━━ Document excerpt ━━

Interleukin-15-Dependent T-Cell-like Innate Intraepithelial Lymphocytes Develop in the Intestine and Transform into Lymphomas in Celiac Disease

    loading  Checking for direct PDF access through Ovid

Abstract

Summary

The nature of gut intraepithelial lymphocytes (IELs) lacking antigen receptors remains controversial. Herein we showed that, in humans and in mice, innate intestinal IELs expressing intracellular CD3 (iCD3+) differentiate along an Id2 transcription factor (TF)-independent pathway in response to TF NOTCH1, interleukin-15 (IL-15), and Granzyme B signals. In NOTCH1-activated human hematopoietic precursors, IL-15 induced Granzyme B, which cleaved NOTCH1 into a peptide lacking transcriptional activity. As a result, NOTCH1 target genes indispensable for T cell differentiation were silenced and precursors were reprogrammed into innate cells with T cell marks including intracellular CD3 and T cell rearrangements. In the intraepithelial lymphoma complicating celiac disease, iCD3+ innate IELs acquired gain-of-function mutations in Janus kinase 1 or Signal transducer and activator of transcription 3, which enhanced their response to IL-15. Overall we characterized gut T cell-like innate IELs, deciphered their pathway of differentiation and showed their malignant transformation in celiac disease.

Ettersperger, Montcuquet et al. showed that innate lymphocytes with T cell traits were present in the gut epithelium. The latter cells differentiated independently of Id2 in response to NOTCH and IL-15 signals. They acquired gain-of-function mutations in JAK1 or STAT3, which favored their malignant transformation in celiac disease.

━━━
━━ Given data ━━

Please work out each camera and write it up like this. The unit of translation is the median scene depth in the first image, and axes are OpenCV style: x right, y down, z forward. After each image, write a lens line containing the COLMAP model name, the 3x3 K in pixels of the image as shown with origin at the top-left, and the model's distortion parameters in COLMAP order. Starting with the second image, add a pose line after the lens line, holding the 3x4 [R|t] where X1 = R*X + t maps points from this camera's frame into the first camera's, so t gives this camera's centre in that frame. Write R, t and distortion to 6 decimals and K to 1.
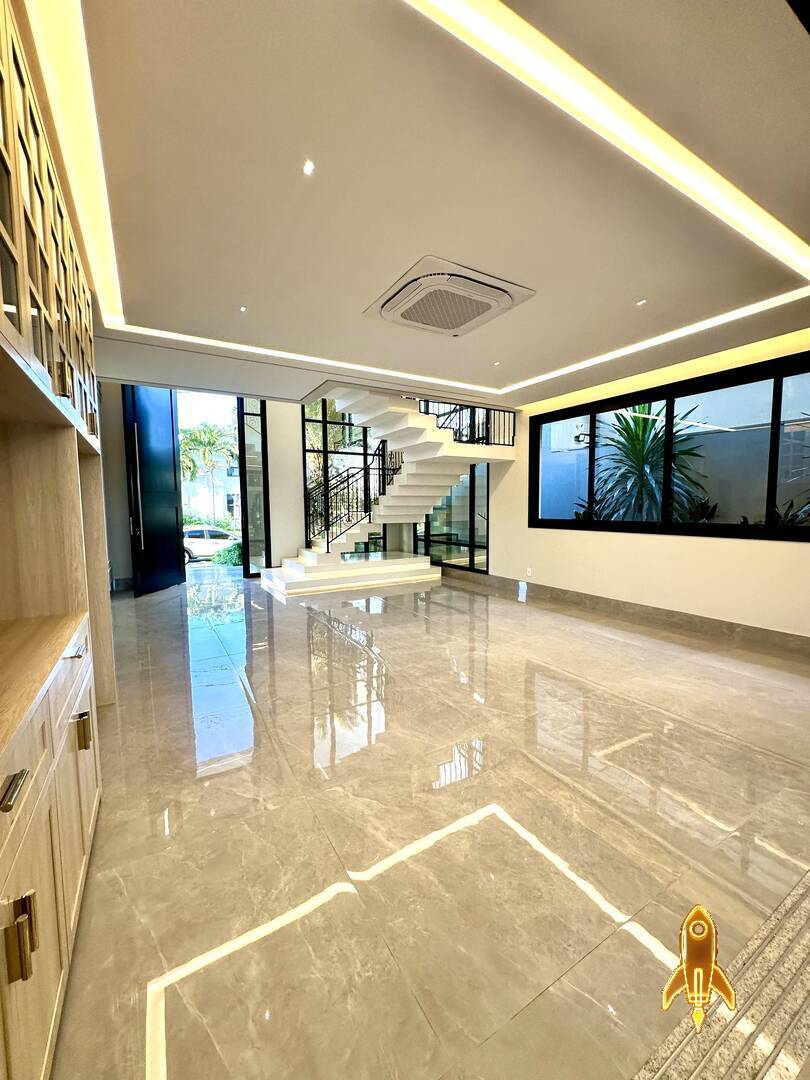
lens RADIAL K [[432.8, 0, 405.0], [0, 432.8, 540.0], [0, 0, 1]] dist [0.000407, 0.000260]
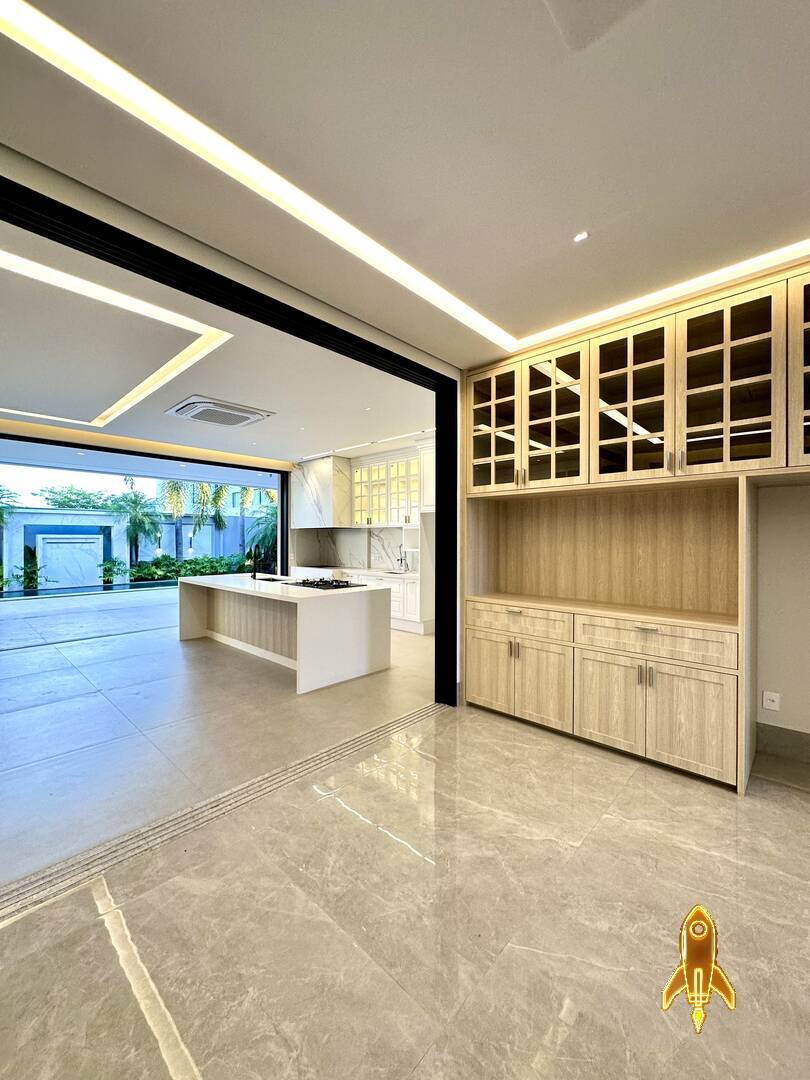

━━━

**Exercise**
Rewrite the part of the celiac disease abstract that opens with the words "Ettersperger, Montcuquet et" and closes with "favored their malignant transformation in celiac disease.", replacing "gut epithelium" with "intestinal epithelium".

**Answer section**
Ettersperger, Montcuquet et al. showed that innate lymphocytes with T cell traits were present in the intestinal epithelium. The latter cells differentiated independently of Id2 in response to NOTCH and IL-15 signals. They acquired gain-of-function mutations in JAK1 or STAT3, which favored their malignant transformation in celiac disease.